Abstract
This study investigates co-author and co-inventor collaborations using scientific articles and patents to measure collaborative knowledge production. This paper assesses how a scientist’s position within the joint co-publication and co-invention network affects its production and citation impact. Our findings reveal that number of publications is strongly associated with the scientists’ position in co-author/inventor networks and that a scientist’s technological production actually increases with collaboration in such networks. These academic relationships have a significant impact on the future number of publication citations and appear to benefit the number of patent citations in the same measure.
Notes
2 We extracted data originating between 1985 and 2005. Our reason for choosing that end year is that we aimed to have enough citation years after the sample’s end date, given that we were examining three periods for citations, i.e. three, five and seven years after grant year for patents. It is not uncommon to find patents that took five years to be granted, and then to count five years of citation periods up to 2015. We also chose 1996 as the start date of our sample because too few nanotechnology papers and patents could be found prior to that date.
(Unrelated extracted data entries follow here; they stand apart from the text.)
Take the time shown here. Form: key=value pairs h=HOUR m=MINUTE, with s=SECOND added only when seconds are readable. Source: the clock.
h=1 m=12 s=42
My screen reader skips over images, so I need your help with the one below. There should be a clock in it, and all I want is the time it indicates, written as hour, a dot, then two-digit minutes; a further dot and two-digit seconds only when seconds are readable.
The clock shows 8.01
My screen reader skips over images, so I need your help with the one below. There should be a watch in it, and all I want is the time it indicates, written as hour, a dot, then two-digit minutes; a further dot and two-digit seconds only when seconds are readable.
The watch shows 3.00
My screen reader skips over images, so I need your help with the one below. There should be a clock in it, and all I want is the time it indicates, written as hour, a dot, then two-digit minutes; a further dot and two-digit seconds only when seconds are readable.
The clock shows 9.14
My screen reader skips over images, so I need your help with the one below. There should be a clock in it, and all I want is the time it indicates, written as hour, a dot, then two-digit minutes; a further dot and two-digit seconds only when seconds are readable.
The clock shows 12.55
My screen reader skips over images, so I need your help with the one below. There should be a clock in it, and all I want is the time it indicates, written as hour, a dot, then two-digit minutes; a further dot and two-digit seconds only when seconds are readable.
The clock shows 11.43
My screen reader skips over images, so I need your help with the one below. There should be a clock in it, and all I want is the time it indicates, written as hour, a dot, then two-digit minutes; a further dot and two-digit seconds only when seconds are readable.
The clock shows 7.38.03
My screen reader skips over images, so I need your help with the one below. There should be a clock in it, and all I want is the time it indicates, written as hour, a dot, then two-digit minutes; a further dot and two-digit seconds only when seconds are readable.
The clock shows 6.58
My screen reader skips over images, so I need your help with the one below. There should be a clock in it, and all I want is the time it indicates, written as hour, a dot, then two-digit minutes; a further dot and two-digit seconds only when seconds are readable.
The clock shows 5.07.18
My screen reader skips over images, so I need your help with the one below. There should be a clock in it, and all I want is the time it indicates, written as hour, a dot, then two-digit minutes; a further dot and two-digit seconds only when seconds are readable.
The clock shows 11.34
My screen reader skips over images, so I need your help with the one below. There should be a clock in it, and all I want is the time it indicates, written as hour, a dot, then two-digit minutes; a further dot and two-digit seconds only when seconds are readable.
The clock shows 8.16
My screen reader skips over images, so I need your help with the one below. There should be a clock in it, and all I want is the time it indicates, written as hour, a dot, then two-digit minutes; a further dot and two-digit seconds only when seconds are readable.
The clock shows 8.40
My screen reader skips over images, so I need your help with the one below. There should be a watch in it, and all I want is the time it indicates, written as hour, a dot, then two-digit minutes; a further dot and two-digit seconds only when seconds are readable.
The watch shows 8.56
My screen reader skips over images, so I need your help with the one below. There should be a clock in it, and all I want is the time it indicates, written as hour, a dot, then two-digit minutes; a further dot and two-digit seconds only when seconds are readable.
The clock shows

In addition, the Scopus database substantially changed around 1996 to include more journals.
3 According to a study of difference between these databases by Minasny et al. (Citation2013), Scopus metrics are found to be slightly higher than that of Web of Science. Yang and Meho (Citation2006) compared the citations of Scopus, Web of Science and Google Scholar and found that Google Scholar has some technical problems that users need to be aware of in order to accurately use the number of citations.
4 This database covers data from three agencies in Canada: Natural Sciences and Engineering Research Council of Canada (NSERC), Social Sciences and Humanities Research Council of Canada (SSHRC) and Canadian Institutes of Health Research (CIHR).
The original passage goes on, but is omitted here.